Short problem:
Reproduce each of the following items without any alteration.

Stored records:
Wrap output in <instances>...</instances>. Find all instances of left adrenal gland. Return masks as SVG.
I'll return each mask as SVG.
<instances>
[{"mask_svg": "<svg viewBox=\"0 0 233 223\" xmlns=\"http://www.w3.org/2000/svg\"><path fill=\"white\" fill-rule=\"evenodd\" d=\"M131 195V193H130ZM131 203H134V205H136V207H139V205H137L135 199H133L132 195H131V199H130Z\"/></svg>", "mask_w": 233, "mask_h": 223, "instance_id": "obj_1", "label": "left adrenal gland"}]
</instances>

Output for this exercise:
Wrap output in <instances>...</instances>. Find all instances of left adrenal gland. Return masks as SVG.
I'll return each mask as SVG.
<instances>
[{"mask_svg": "<svg viewBox=\"0 0 233 223\" xmlns=\"http://www.w3.org/2000/svg\"><path fill=\"white\" fill-rule=\"evenodd\" d=\"M131 195V193H130ZM131 203H134V205H136V207H139V205H137L135 199H133L132 195H131V199H130Z\"/></svg>", "mask_w": 233, "mask_h": 223, "instance_id": "obj_1", "label": "left adrenal gland"}]
</instances>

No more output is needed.